La présidente du tribunal a désigné M. Silvestre-Toussaint-Fortesa, vice-président, pour statuer sur les demandes de référés.

Considérant ce qui suit :

1. Aux termes de l'article L. 521-1 du code de justice administrative : " Quand une décision administrative, même de rejet, fait l'objet d'une requête en annulation ou en réformation, le juge des référés, saisi d'une demande en ce sens, peut ordonner la suspension de l'exécution de cette décision, ou de certains de ses effets, lorsque l'urgence le justifie et qu'il est fait état d'un moyen propre à créer, en l'état de l'instruction, un doute sérieux quant à la légalité de la décision ". L'article L. 522-3 du même code dispose que : " Lorsque la demande ne présente pas un caractère d'urgence ou lorsqu'il apparaît manifeste, au vu de la demande, que celle-ci ne relève pas de la compétence de la juridiction administrative, qu'elle est irrecevable ou qu'elle est mal fondée, le juge des référés peut la rejeter par une ordonnance motivée sans qu'il y ait lieu d'appliquer les deux premiers alinéas de l'article L. 522-1. ".

2. Mme A E C, épouse B, ressortissante sénégalaise, a déposé le 28 janvier 2022 une demande de regroupement familial au bénéfice de son époux M. D B. Par décision en date du 17 novembre 2022, le préfet des Alpes-Maritimes a rejeté cette demande. Compte tenu de l'ensemble des éléments du dossier, notamment la production, suite à demande formée par le tribunal, de la décision du 17 novembre 2022 susmentionnée, Mme C, épouse B, doit être considérée comme demandant au juge des référés, statuant sur le fondement de l'article L. 521-1 du code de justice administrative, d'ordonner la suspension de l'exécution de la décision du 17 novembre 2022 susmentionnée par laquelle le préfet des Alpes-Maritimes a rejeté la demande de regroupement familial au bénéfice de son époux, jusqu'à ce qu'il soit statué sur sa légalité.

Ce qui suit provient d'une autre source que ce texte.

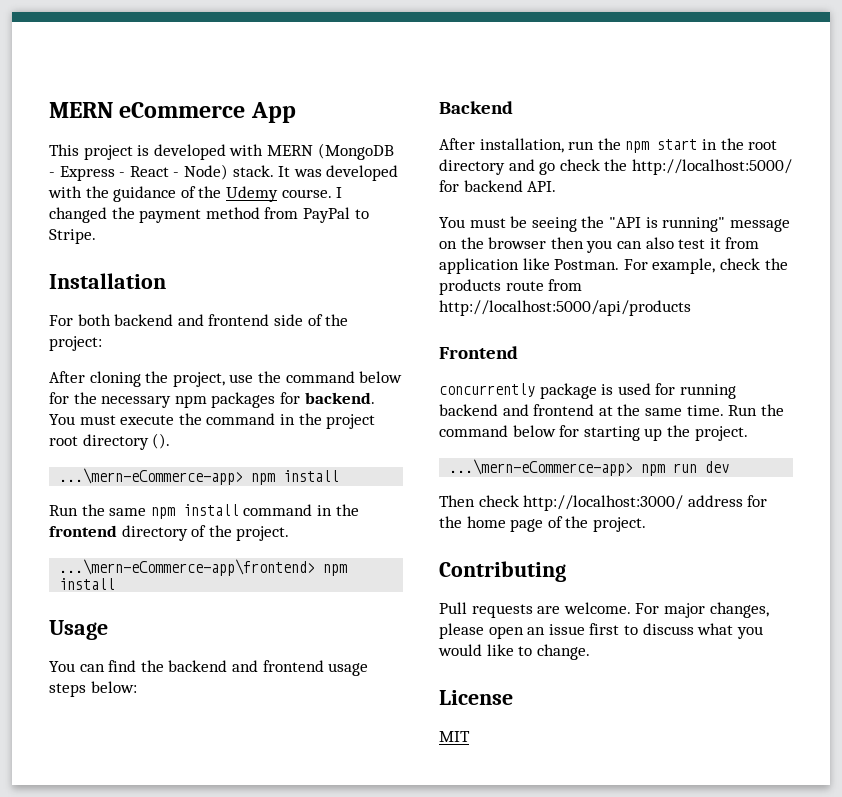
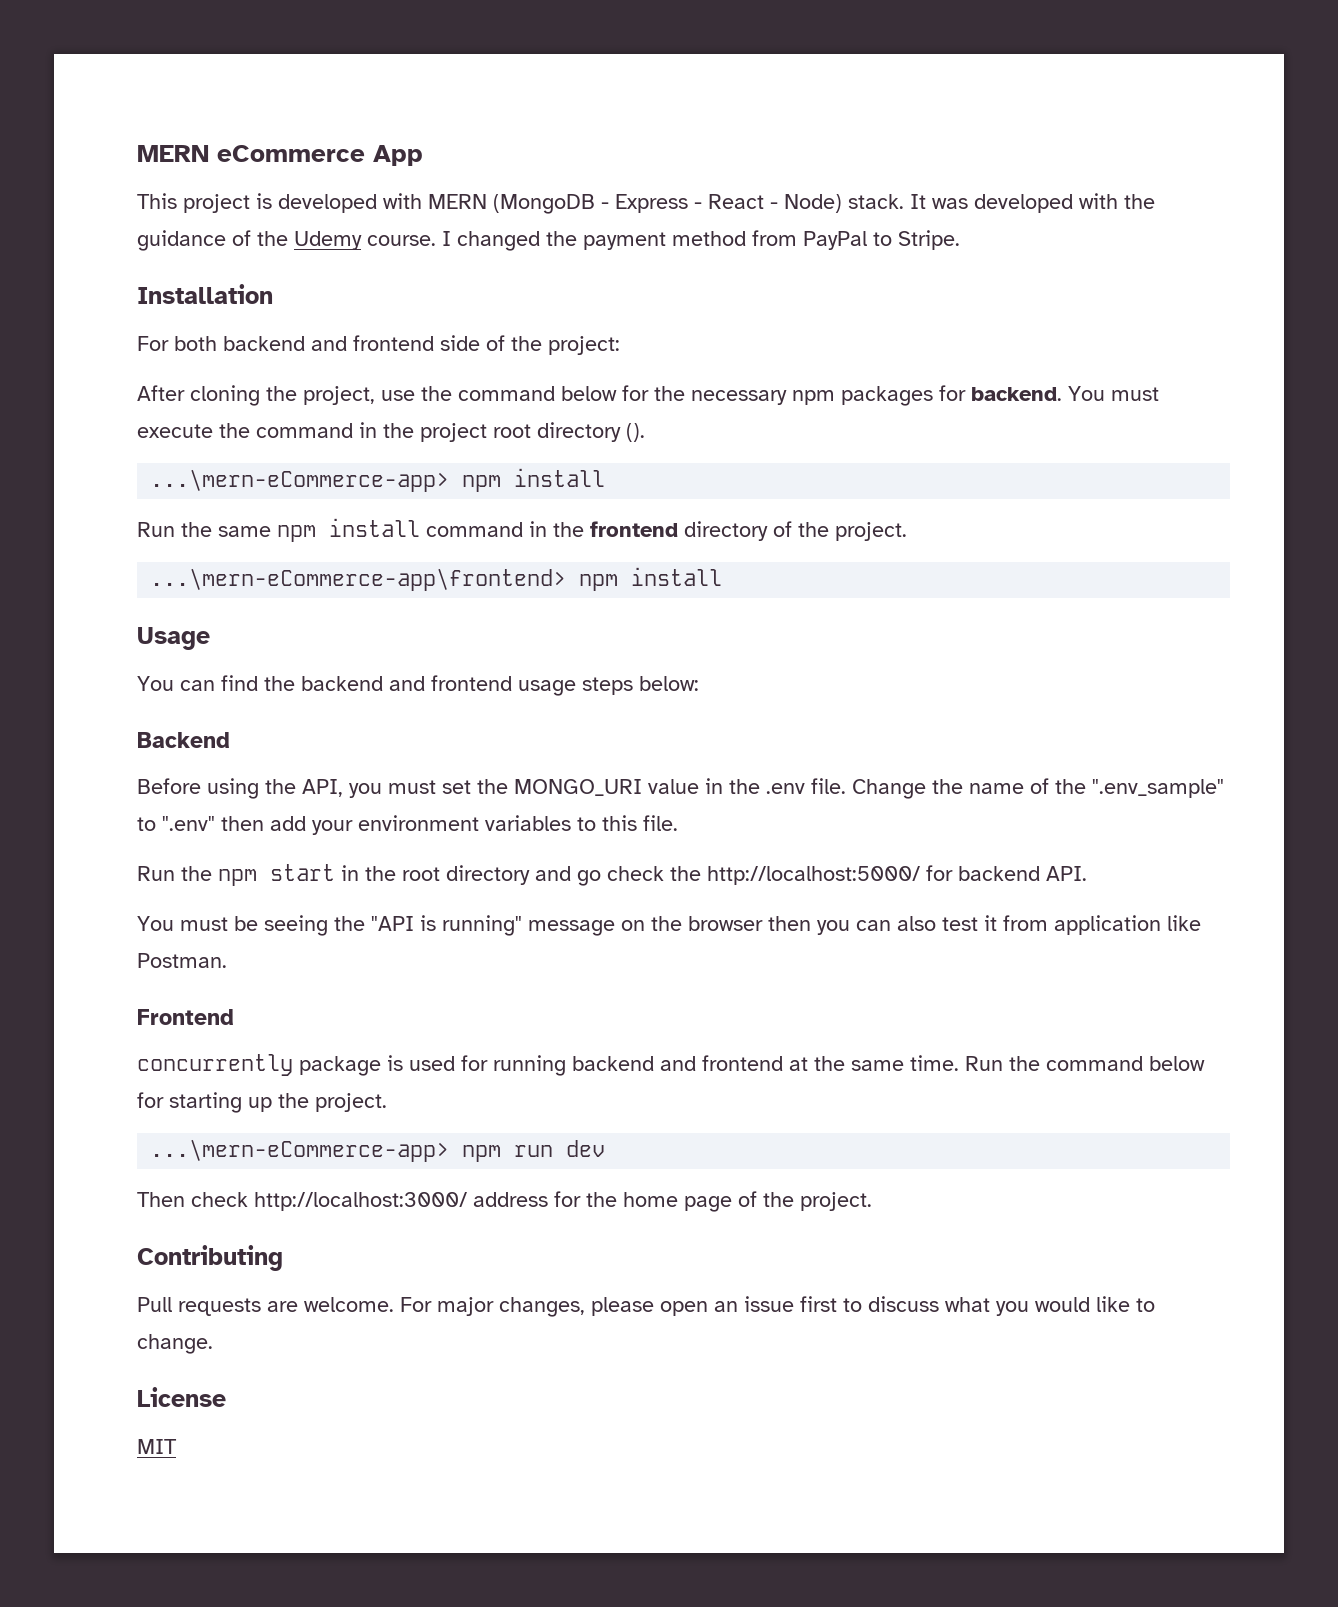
[439,138,595,153] After installation, run -> [137,778,1224,799] [137,815,678,835] [137,866,175,881] Before using the API, you must set the MONGO_URI value in the .env file. Change the name of the ".env_sample" to ".env" then add your environment variables to this file. // Run
[623,258,788,274] [439,279,583,295] [439,300,691,316] For example, check the products route from http://localhost:5000/api/products -> (227, 960) none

3. En l'état de l'instruction et au regard de l'ensemble des éléments du dossier, la requérante, qui se borne à soutenir que la décision litigieuse aurait méconnu les dispositions de l'article L. 313-11-7 du code de l'entrée et du séjour des étrangers et du droit d'asile, ne soulève ainsi aucun moyen de nature à faire naître un doute sérieux quant à la légalité de ladite décision. Par suite, et sans qu'il soit besoin de se prononcer sur la condition d'urgence, il convient de faire application de l'article L. 522-3 du code de justice administrative précité et de rejeter la présente requête, y compris les conclusions présentées aux fins d'injonction ainsi qu'au titre des frais liés à l'instance et aux dépens de l'instance, ces derniers étant, au demeurant, inexistants.

ORDONNE :

Article 1er : La requête Mme C, épouse B, est rejetée.

Article 2 : La présente ordonnance sera notifiée à Mme A E C, épouse B.

Fait à Nice, le 12 décembre 202Le juge des référés,

signé

F. Silvestre-Toussaint-Fortesa

La République mande et ordonne au préfet des Alpes-Maritimes en ce qui le concerne ou à tous commissaires de justice à ce requis en ce qui concerne les voies de droit commun, contre les parties privées, de pourvoir à l'exécution de la présente ordonnance.